▶ [YOUR OBJECTIVE]: Only the lines holding "Moonbeam" are wanted. Copy every one from the records below.

Items listed in a dataset:
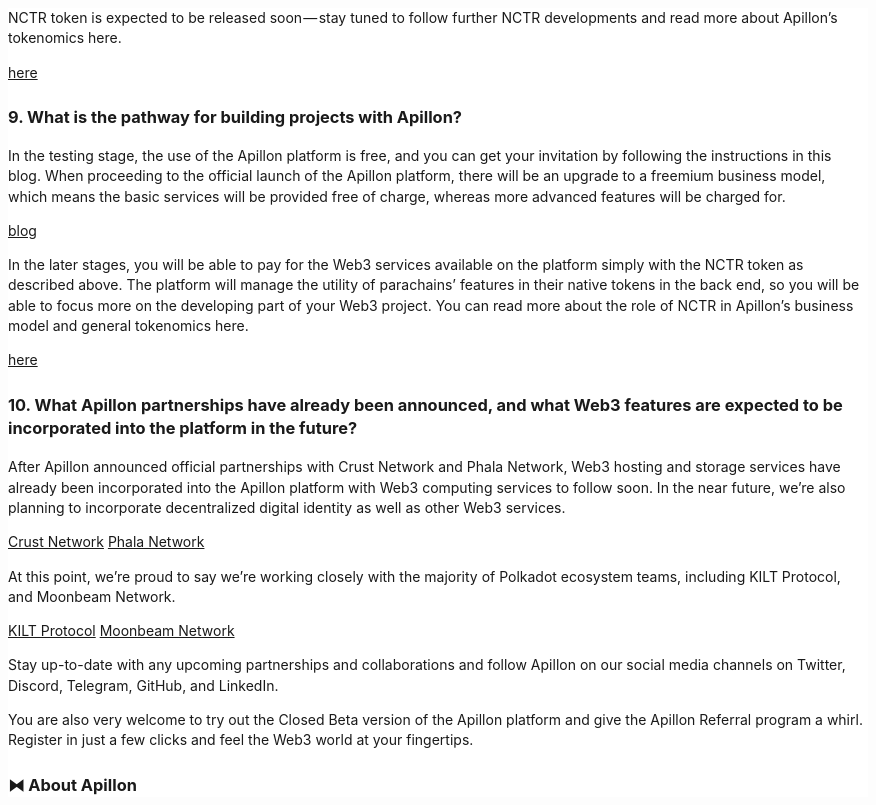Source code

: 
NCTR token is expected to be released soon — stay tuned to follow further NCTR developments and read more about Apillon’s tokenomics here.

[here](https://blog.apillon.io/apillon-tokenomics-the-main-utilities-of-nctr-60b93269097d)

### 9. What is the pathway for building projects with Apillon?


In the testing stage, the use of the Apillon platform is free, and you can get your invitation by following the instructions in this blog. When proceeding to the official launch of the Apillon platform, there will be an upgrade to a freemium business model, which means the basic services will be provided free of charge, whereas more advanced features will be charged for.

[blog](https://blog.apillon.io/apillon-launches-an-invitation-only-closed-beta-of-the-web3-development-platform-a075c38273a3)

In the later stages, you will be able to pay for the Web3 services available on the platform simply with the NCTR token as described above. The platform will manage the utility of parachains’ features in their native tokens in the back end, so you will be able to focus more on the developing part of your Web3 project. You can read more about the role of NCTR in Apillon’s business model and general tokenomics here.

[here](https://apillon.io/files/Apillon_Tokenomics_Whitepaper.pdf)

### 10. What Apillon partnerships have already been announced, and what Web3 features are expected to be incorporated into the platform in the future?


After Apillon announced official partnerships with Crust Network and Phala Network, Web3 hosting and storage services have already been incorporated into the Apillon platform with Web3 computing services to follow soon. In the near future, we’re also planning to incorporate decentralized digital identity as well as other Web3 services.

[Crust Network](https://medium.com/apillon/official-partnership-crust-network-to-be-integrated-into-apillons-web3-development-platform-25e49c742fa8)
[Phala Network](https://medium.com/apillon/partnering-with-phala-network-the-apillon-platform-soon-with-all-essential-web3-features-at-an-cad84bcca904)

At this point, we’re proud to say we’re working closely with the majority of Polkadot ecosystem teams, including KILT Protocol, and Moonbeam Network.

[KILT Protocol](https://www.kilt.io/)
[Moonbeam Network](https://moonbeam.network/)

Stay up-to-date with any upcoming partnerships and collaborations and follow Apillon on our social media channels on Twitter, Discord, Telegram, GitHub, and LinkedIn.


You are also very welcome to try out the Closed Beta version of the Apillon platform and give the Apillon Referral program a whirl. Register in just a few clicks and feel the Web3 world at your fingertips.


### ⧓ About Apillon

▶ [OUTPUT]:
At this point, we’re proud to say we’re working closely with the majority of Polkadot ecosystem teams, including KILT Protocol, and Moonbeam Network.
[Moonbeam Network](https://moonbeam.network/)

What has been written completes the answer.